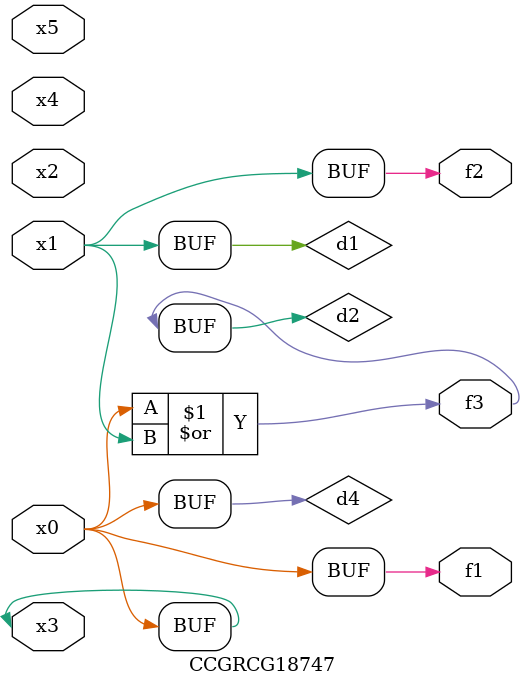
<source format=v>
module CCGRCG18747(
	input x0, x1, x2, x3, x4, x5,
	output f1, f2, f3
);

	wire d1, d2, d3, d4;

	and (d1, x1);
	or (d2, x0, x1);
	nand (d3, x0, x5);
	buf (d4, x0, x3);
	assign f1 = d4;
	assign f2 = d1;
	assign f3 = d2;
endmodule

</source>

** Brief **
Scan the data for lines containing "assign" and copy all of them.

** Problem solution **
	assign f1 = d4;
	assign f2 = d1;
	assign f3 = d2;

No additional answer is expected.